Background: Chronic exposure of humans to inorganic arsenic, a potent environmental oxidative stressor, is associated with incidence of type 2 diabetes (T2D). A key driver in the pathogenesis of T2D is impairment of pancreatic beta-cell function, with the hallmark of beta-cell function being glucose-stimulated insulin secretion (GSIS). Reactive oxygen species (ROS) derived from glucose metabolism serve as one of the metabolic signals for GSIS. Nuclear factor-erythroid 2-related factor 2 (Nrf2) is a central transcription factor regulating cellular adaptive response to oxidative stress.
Objectives: We tested the hypothesis that activation of Nrf2 and induction of antioxidant enzymes in response to arsenic exposure impedes glucose-triggered ROS signaling and thus GSIS.
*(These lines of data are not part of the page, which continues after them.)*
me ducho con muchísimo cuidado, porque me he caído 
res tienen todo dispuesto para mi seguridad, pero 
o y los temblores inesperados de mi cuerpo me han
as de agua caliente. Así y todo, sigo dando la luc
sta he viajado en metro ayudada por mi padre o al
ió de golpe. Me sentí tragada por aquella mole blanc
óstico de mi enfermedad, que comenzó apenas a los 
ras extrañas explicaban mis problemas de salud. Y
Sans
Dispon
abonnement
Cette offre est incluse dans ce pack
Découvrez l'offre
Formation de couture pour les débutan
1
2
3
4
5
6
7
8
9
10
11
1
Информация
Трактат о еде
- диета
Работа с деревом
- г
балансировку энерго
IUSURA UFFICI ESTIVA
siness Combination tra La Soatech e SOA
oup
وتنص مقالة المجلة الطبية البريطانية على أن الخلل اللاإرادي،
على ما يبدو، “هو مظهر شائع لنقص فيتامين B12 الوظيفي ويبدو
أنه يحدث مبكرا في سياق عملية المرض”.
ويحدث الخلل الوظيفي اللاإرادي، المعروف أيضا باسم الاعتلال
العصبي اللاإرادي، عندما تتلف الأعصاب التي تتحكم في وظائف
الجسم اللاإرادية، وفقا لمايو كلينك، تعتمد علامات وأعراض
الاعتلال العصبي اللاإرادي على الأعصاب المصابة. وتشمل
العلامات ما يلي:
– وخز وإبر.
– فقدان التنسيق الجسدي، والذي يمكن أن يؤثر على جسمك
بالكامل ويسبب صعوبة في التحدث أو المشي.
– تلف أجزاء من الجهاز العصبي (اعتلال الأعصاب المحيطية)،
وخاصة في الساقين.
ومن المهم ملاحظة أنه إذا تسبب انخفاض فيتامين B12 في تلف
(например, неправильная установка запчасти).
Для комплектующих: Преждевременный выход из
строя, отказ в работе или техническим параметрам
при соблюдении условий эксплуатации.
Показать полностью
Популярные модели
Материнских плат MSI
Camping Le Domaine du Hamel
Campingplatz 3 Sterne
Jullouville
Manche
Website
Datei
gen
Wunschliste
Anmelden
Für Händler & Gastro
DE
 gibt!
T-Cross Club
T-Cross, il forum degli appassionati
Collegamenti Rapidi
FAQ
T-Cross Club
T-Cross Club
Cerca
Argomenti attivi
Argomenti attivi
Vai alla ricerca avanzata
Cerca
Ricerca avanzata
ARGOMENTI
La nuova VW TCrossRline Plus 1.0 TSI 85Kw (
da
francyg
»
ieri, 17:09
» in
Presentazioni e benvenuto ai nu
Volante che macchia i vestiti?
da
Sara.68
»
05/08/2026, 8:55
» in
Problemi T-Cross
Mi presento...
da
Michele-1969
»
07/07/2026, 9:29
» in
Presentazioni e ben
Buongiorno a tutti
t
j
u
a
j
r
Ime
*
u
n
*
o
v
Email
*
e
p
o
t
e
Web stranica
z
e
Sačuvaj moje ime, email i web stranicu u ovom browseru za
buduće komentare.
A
Methods and results: Exposure of INS-1(832/13) cells to low levels of arsenite led to decreased GSIS in a dose- and time-dependent fashion. Consistent with our hypothesis, a significantly enhanced Nrf2 activity, determined by its nuclear accumulation and induction of its target genes, was observed in arsenite-exposed cells. In keeping with the activation of Nrf2-mediated antioxidant response, intracellular glutathione and intracellular hydrogen peroxide-scavenging activity was dose dependently increased by arsenite exposure. Although the basal cellular peroxide level was significantly enhanced, the net percentage increase in glucose-stimulated intracellular peroxide production was markedly inhibited in arsenite-exposed cells. In contrast, insulin synthesis and the consensus GSIS pathway, including glucose transport and metabolism, were not significantly reduced by arsenite exposure.
Conclusions: Our studies suggest that low levels of arsenic provoke a cellular adaptive oxidative stress response that increases antioxidant levels, dampens ROS signaling involved in GSIS, and thus disturbs beta-cell function.